Almanya'nın Aşağı Saksonya eyaletindeki Bückeburg
kentinde bulunan bir kışlada genç bir kadın asker tecavüze uğradı.
Savcılığın ve Alman Silahlı Kuvvetleri'nin sözcüleri, saldırganın kimliğinin
henüz belirlenmediğini, tecavüze uğrayan kadın askerin psikolojik tedavi
gördüğünü belirtti.
Sözcüler, soruşturmanın sürdüğünü, bu nedenle şimdilik ayrıntılı açıklama
yapamayacaklarını kaydetti.
KADIN ASKERLERİN EN BÜYÜK KORKUSU TECAVÜZ
Bazı ülkelerin ordularında kadınlar da görev alabiliyorlar.

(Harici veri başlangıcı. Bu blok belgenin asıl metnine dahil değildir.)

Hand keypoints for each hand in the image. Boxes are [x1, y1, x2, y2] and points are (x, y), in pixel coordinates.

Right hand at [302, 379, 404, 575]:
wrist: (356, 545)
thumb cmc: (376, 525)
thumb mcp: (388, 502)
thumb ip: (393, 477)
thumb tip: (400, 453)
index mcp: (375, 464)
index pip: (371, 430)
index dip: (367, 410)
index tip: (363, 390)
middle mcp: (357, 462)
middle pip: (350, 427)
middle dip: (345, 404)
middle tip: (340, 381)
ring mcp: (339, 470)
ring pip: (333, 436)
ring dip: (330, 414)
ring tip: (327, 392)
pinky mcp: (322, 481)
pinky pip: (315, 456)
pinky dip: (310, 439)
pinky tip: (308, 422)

Orduda kendilerine yer bulan kadınların en büyük korkusu ile Almanya'da olduğu gibi tecavüze uğrama korkusu.
Tabi savaşta esir alınan kadın askerlerin cinsel istismara ve işkenceye maruz kalmasının daha olası olduğu dile getiriliyor. Ancak Irak'ta Amerikalı kadın askerler Lynndie England ve Sabrina Harman'ın Ebu Garip Hapishanesi'nde esirlere yaptıkları işkencenin savaş ortamında cinsiyet ayrımının ne kadar geçerli olduğu sorusunu gündeme getirdi.
Amerikalı Yarbay Dave Grossmani 'Öldürme Üzerine: Savaş ve Toplumda Öldürmeyi Öğrenmenin Psikolojik Bedeli' isimli kitabında İsrail'in 1948'de kadın askerlerin cepheye çıkmasını yasakladığını, gerekçesinin de kadınların kırılgan yapısından çok, erkek askerlerin yaralı kadınlara 'kontrolsüz bir korumacı içgüdüyle' görevi bırakıp yardım etmesinden kaynaklandığını yazıyor.
Ayrıca düşmanlarını canlı yakalayıp sorgulama taktiği güden İsrail'in özellikle İslam ülkelerinde 'erkeklerin kadınlara teslim olmayı reddetmesinden' dolayı kadınları kritik noktalarda bulundurmadığı öne sürülür. Kadınların ordudaki rolleri üzerine tartışmanın sonu gelmiyor ama değişen dünya dengelerinde artan güvenlik önlemleri kadınlara daha çok rol biçiyor.